#### 本文抜粋:
────────

兼高のバディとなる無軌道なサイコボーイ室岡(坂口健太郎)

 ちなみにヘルドッグスとは、十朱が率いる最強の精鋭部隊のこと。無軌道なだけのチンピラではなく、統率のとれた兵士であり、文武両道を地でいく特濃のプロフェッショナル集団。その一員として潜入した兼高は、いつしか深い部分で彼らとつながっていく。内容は物騒だが、ウィットに富んだ彼らの会話も超クール。油断すると振り落とされそうなほどスピーディーでスリリングな、予測不可能な物語は、一秒たりとも目が離せない!

目で殺す岡田准一

 いつ殺されるかわからない、ヤクザと警察の二重生活を送る兼高の眼光は、まさに目で殺すと言わんばかりの鋭さ。無精髭に乱れ髪のワイルドなスタイルで、死と隣り合わせに生きる男を演じる岡田の鍛え上げた肉体美からは危険な匂いが立ち昇っていて、野性と理性が同居したダークヒーロー像が震える程カッコいい

 そんな兼高の相棒・室岡は、幼少期の壮絶な体験から、心の奥底に闇を抱える危険な男。兼高との相性は抜群で、誰にも心を許さない兼高が、室岡にだけは無邪気な笑顔を見せる。2人に加え、荒事専門から知性派キャラまでそろった、個性豊かな男たちの群像劇としても本作は見どころ満載だ。

松岡茉優が極道の女・恵美裏を熱演

 女性陣も最高にクールで、兼高の親分・土岐(北村一輝)の愛人・吉佐恵美裏役を務める松岡茉優も、背中に鳳凰の刺青を背負った極道の女役で、暴力を目の当たりにしても眉ひとつ動かさず、ドスの効いた号令で男たちを動かす、強くセクシーな姉さんぶりで新境地を開拓している。

もはや世界レベル!岡田准一の真骨頂

坂口健太郎もアクション全開! あらゆるシチュエーションで大興奮のアクションが展開する 

 2人が立ち向かう相手も、近接戦最強の女暗殺者や銃を手にした覆面武装集団など千差万別。岡田は、あらゆるシチュエーションのバトルを全てを見応えあるシーンに仕立て上げた。超スピードで複雑なアクションをやってのける姿に、世界で戦えるアクションマスターであることを実感させられる。クライマックスに待ち受ける、戦闘のプロ同士による激アツバウトは、特に手に汗握る迫力だ。

────────

#### 実施事項:
1) 作品紹介の本文をもとに、次の問いに答えてください。
(a) ヘルドッグスとは何を指しますか?
(b) 室岡を演じているのは誰ですか?
(c) 恵美裏の背中には何の刺青がありますか?
2) 作品紹介の本文を、最後の文の続きから書き進めてください。

#### データ:

────────

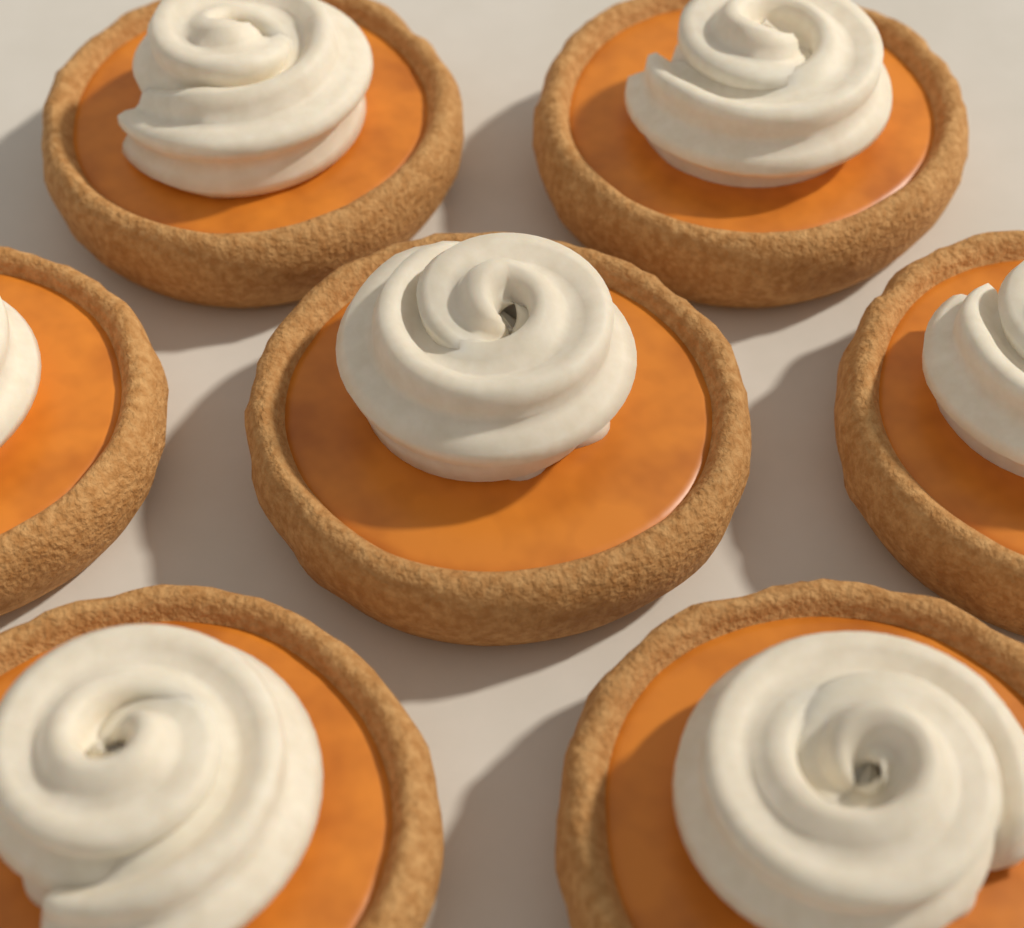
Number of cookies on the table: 7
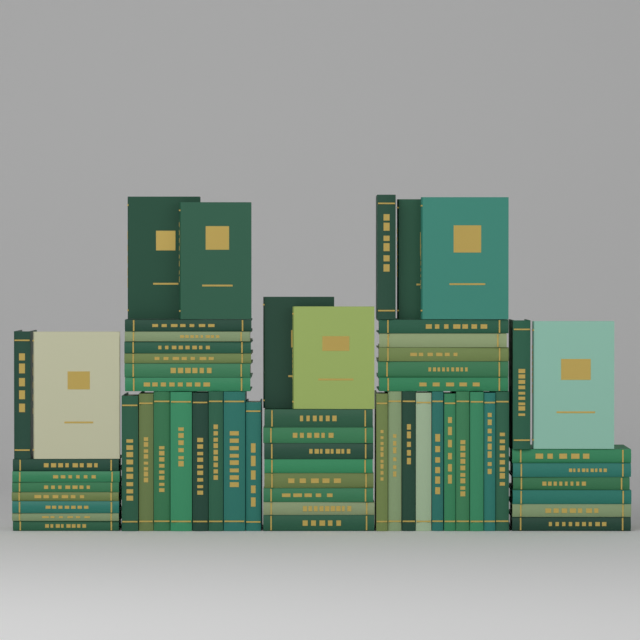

────────

#### 回答:
1)
(a) 十朱が率いる最強の精鋭部隊
(b) 坂口健太郎
(c) 鳳凰の刺青

2)
 ジークンドーやカリなどの武術やUSA修斗といった格闘技のインストラクター資格を有する岡田は、本作でも技闘デザイン(アクション振り付け)を担当し、準備段階から原田監督と綿密な打ち合わせを重ねた。結果として誕生したアクションには、各キャラクターの個性が反映されていて、異種格闘技戦を見ているようで大興奮。バディ役の坂口も、岡田のスピードに見事にくらいついている。魅せるアクションだけでなく、骨が砕ける音や乾いた銃声は、体の芯にズシリと響くように重く、岡田の本気度が伝わってくる。

日本の枠を超えた無国籍ノワール

無国籍な世界観を演出するロケーションにも注目

 日本映画ではあまり見たことのない、絶妙な美術も注目ポイント。ヤクザの事務所といえば、神棚や代紋を飾った内装がお決まりだが、東鞘会の本部には現代アートや洗練された高級品がズラリ。最先端企業のオフィスのように洗練されたセットに目を見張る。会長のそばには一流の秘書が常駐し、訓練されたボディーガードと最新のセキュリティーで固められた要塞のようで、見ているだけでわくわくしてくる。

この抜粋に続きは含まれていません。